The House Health and Human Services Reform Committee approved the bill, as amended, and referred it to the House Civil Law and Data Practices Policy Committee.
Rowan Mahon studies public health and pharmacy at the University of Minnesota, and came to Kiel last summer to advocate for the bill. She told the committee of a study that estimates long-term care facilities waste $2 billion worth of medication each year.
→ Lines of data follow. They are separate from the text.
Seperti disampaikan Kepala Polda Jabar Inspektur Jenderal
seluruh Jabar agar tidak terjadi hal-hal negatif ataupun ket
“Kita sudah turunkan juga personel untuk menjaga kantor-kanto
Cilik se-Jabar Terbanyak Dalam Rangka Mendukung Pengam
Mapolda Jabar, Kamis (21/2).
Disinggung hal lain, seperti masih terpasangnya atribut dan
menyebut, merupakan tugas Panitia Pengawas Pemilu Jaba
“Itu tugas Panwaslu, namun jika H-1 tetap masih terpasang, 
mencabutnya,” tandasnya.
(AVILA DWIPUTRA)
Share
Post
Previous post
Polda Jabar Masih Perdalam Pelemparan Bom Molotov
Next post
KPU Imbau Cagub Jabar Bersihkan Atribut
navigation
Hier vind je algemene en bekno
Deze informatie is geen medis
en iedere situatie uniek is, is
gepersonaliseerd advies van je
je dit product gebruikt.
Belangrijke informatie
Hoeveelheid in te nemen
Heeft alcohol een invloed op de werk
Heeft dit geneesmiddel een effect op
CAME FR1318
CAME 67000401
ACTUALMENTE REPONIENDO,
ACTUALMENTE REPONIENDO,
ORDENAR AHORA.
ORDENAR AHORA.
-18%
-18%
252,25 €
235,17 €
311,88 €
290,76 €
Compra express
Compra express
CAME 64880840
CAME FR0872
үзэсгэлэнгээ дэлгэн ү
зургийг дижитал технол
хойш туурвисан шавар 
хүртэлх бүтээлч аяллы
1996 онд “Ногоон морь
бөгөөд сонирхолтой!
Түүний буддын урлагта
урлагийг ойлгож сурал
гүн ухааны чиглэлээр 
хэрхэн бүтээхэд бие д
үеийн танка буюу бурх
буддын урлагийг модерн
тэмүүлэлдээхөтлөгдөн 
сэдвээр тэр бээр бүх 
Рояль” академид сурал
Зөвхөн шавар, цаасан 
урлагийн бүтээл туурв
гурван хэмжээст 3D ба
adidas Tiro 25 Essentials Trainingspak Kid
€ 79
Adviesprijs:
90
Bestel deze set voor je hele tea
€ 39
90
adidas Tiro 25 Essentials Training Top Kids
Mahon, who also works at North Memorial Health Hospital in Robbinsdale, said every shift she talks to a least one patient who isn’t taking medication because they can’t afford it.
In addition, a handout from Mahon’s organization, the Public-Health Advocacy Student Alliance, brought up the environmental risk posed by large amounts of medication being dumped into the trash by long-term care facilities.
“Many LTC facilities in Minnesota specifically are mixing unwanted non-scheduled medications with coffee grounds … this is an ineffective measure which ultimately still results in detrimental environmental effects through landfills and water supply,” the handout said.
The legislation is supported by the Board of Pharmacy, and Mahon said the group helped her draft the bill.
Several amendments were passed to clean up the bill’s language. Some were technical, but one drew the scrutiny of DFL committee members.
Rep. Tina Liebling (DFL-Rochester) said even though she supports the bill, she was concerned about an amendment, adopted on a split-voice vote, clarifying the program was not available to people who have health insurance coverage for prescription drugs. She wondered what would happen to someone who has coverage, but their costs still keep them from buying drugs.
“I really don’t understand how it would benefit patients to be exempted from this bill if they have pharmaceutical coverage,” Liebling said.
Mahon said she did not believe the amendment needed to be included, but also understood the reasoning behind it. The repository would only have so many drugs to go around, and the amendment would help make sure only the most in need would have access, she said. However, she ultimately favored a need ranking system such as the one used by Iowa’s drug repository.
Kiel said the point of the amendment was to prevent the creation of an incentive for people to go outside of their coverage.